* _TASK INSTRUCTIONS_: A line qualifies if it holds the string "down". Copy every qualifying line from the records.

(Saved data entries)
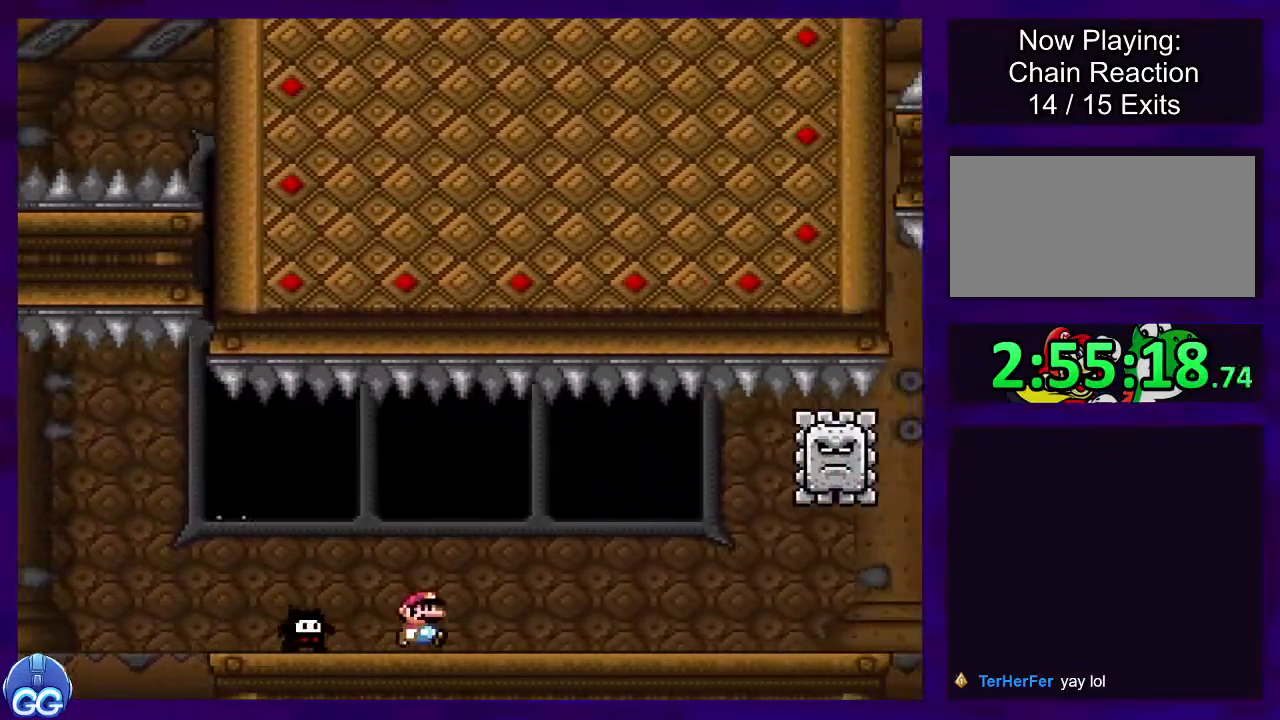
{"buttons": ["X", "DPAD_RIGHT"], "events": []}
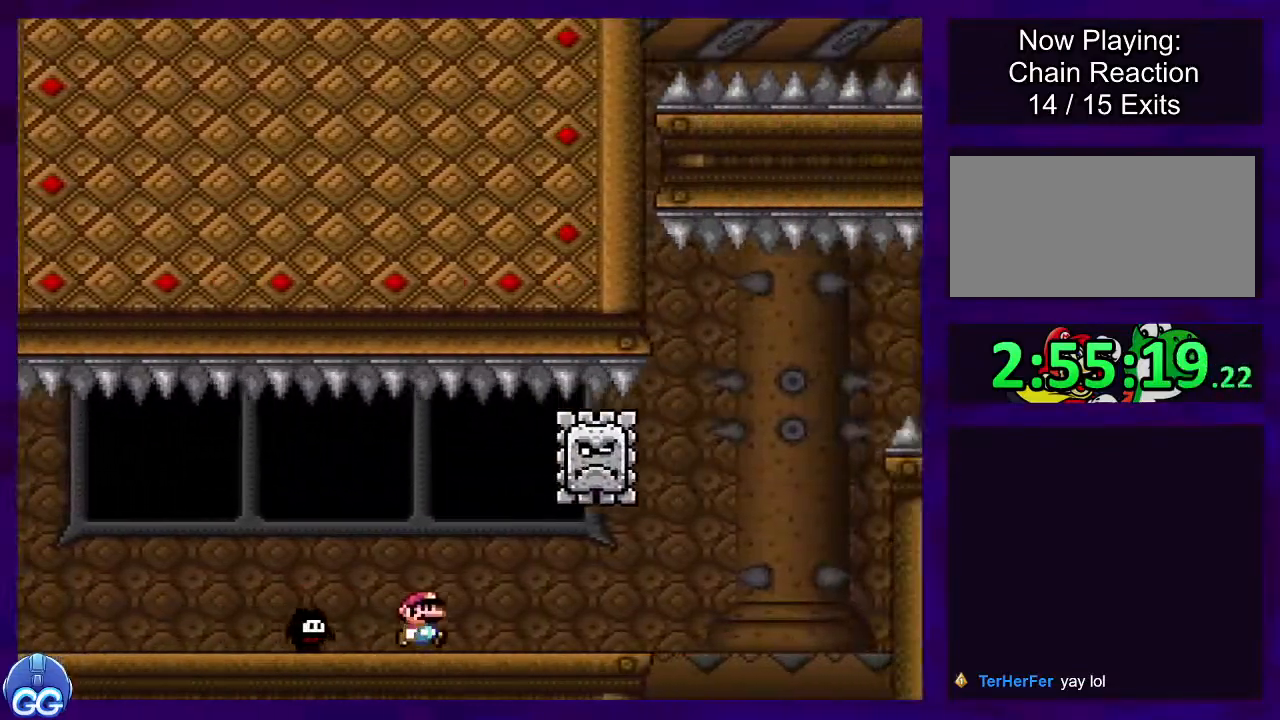
{"buttons": ["B", "X", "DPAD_RIGHT"], "events": [[350, "B", "down"]]}
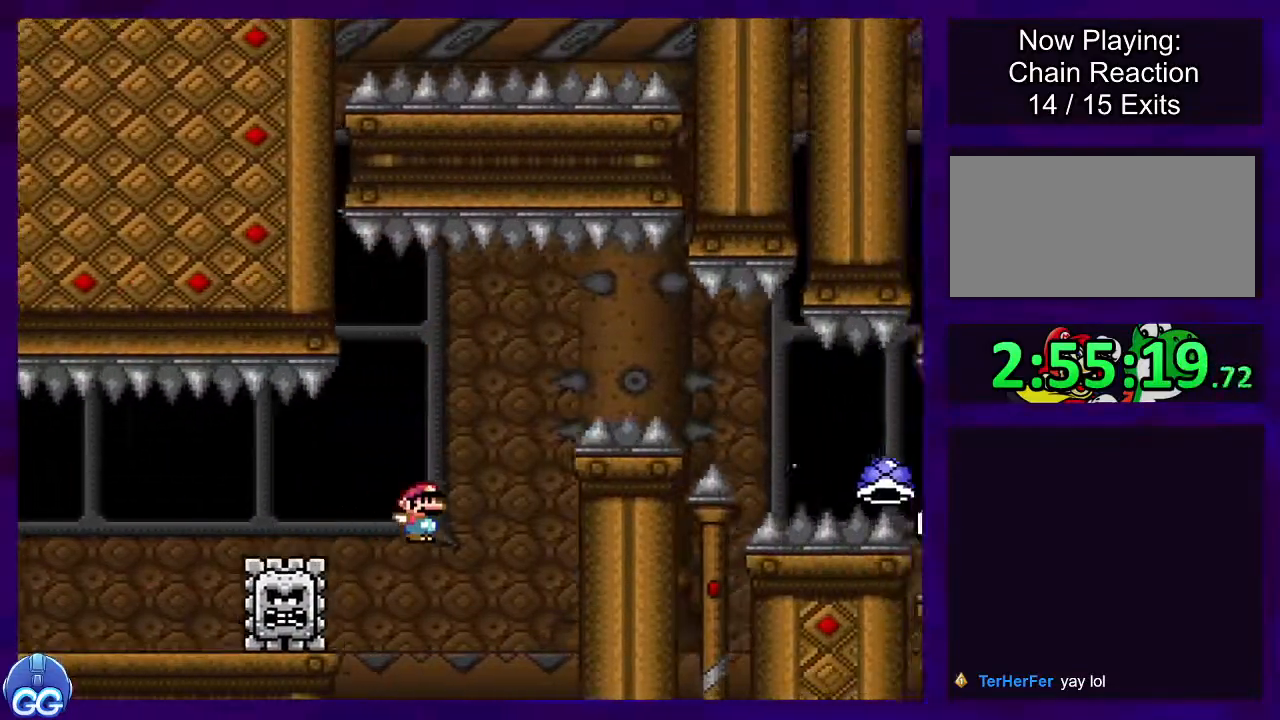
{"buttons": ["B", "X", "DPAD_RIGHT"], "events": []}
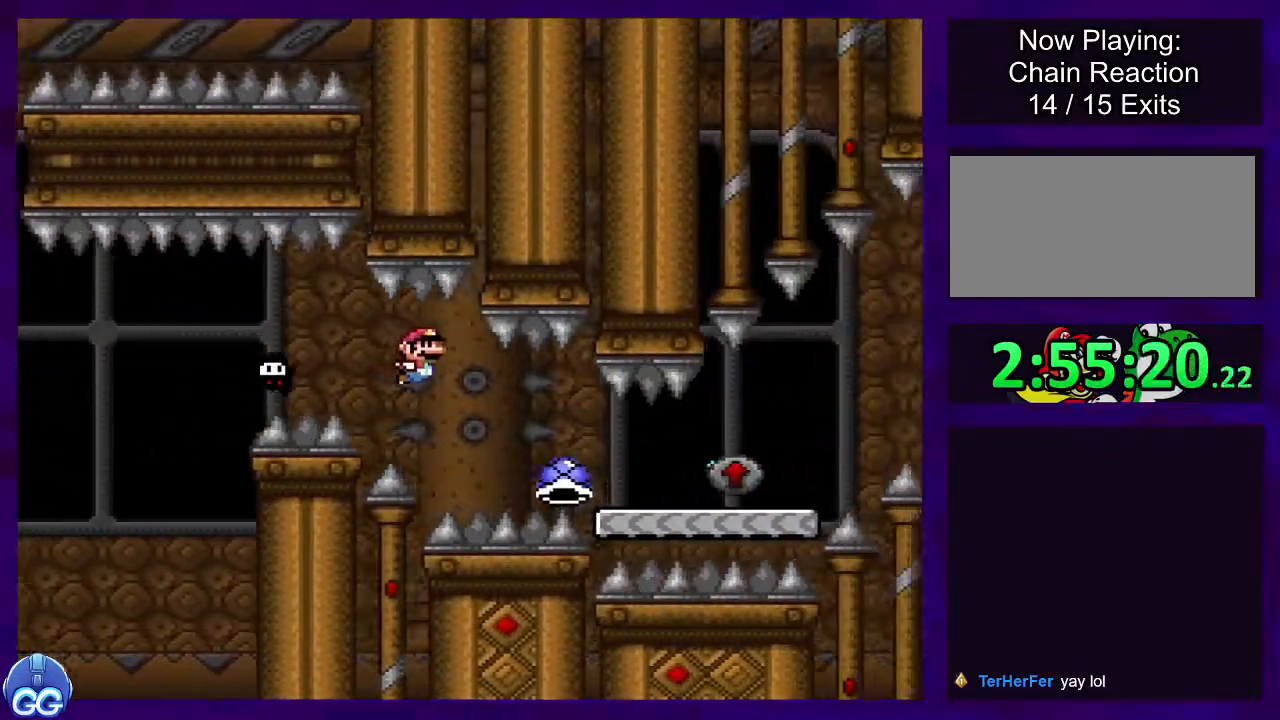
{"buttons": ["X", "DPAD_RIGHT"], "events": [[17, "A", "down"], [33, "B", "up"], [400, "A", "up"]]}
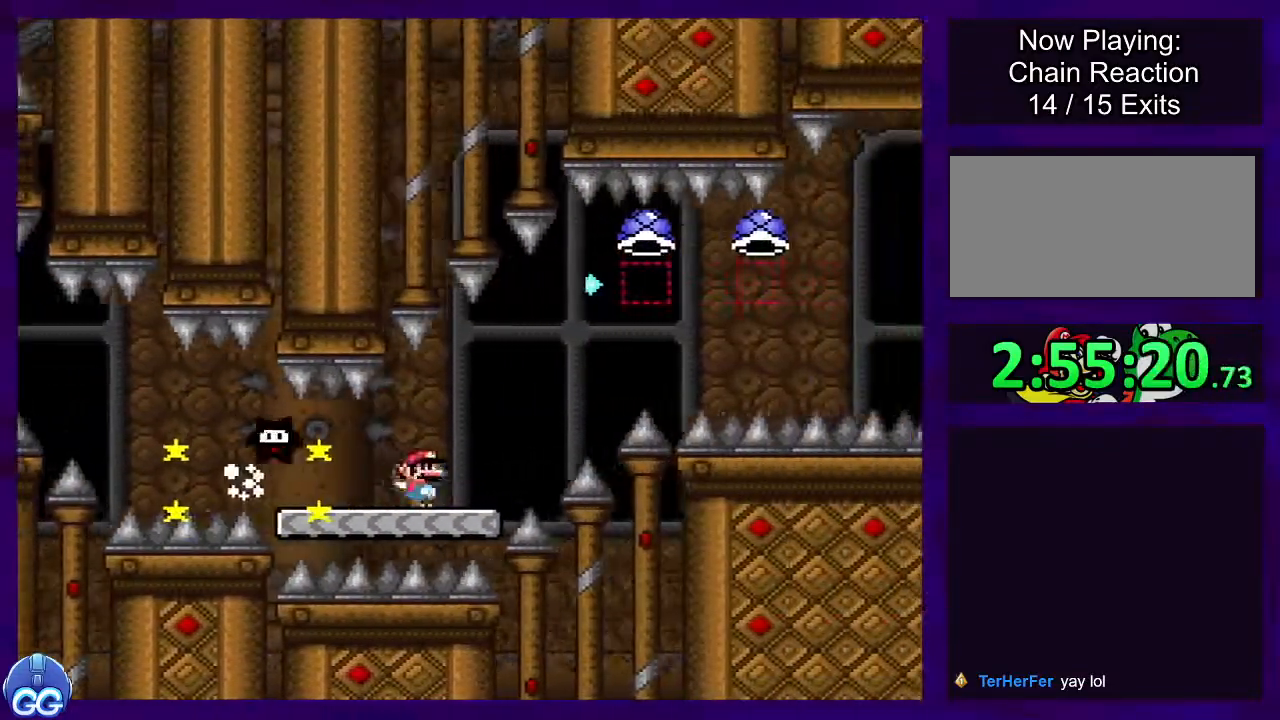
{"buttons": ["A", "X", "DPAD_RIGHT"], "events": [[17, "DPAD_UP", "down"], [84, "DPAD_UP", "up"], [150, "A", "down"]]}
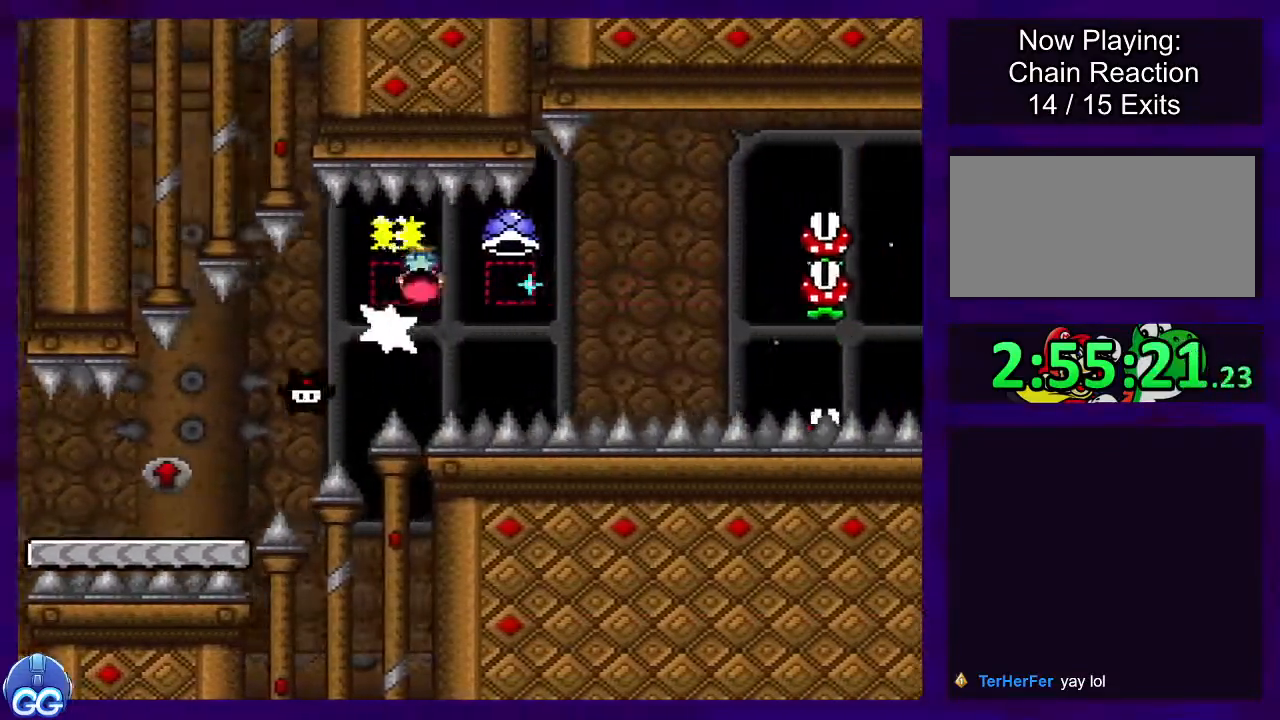
{"buttons": ["X"], "events": [[400, "A", "up"], [484, "DPAD_RIGHT", "up"]]}
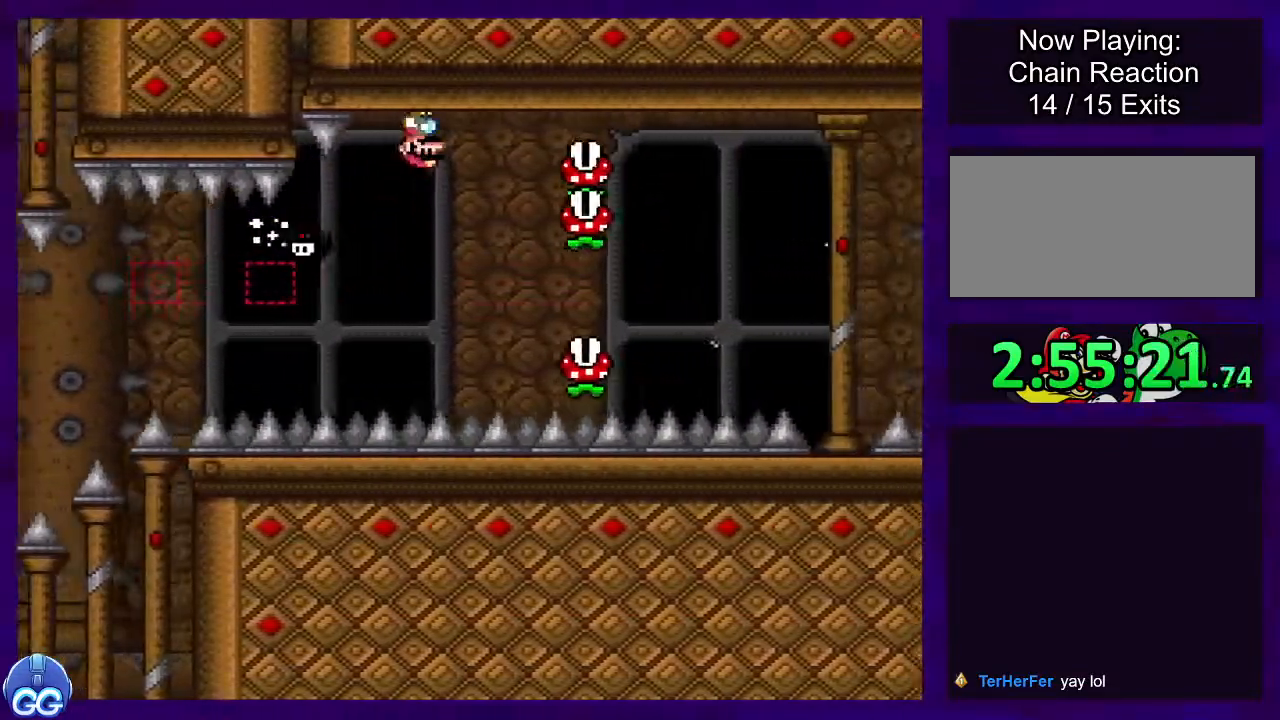
{"buttons": ["X"], "events": [[84, "A", "down"], [167, "A", "up"]]}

* _EXERCISE OUTPUT_:
{"buttons": ["B", "X", "DPAD_RIGHT"], "events": [[350, "B", "down"]]}
{"buttons": ["X", "DPAD_RIGHT"], "events": [[17, "A", "down"], [33, "B", "up"], [400, "A", "up"]]}
{"buttons": ["A", "X", "DPAD_RIGHT"], "events": [[17, "DPAD_UP", "down"], [84, "DPAD_UP", "up"], [150, "A", "down"]]}
{"buttons": ["X"], "events": [[84, "A", "down"], [167, "A", "up"]]}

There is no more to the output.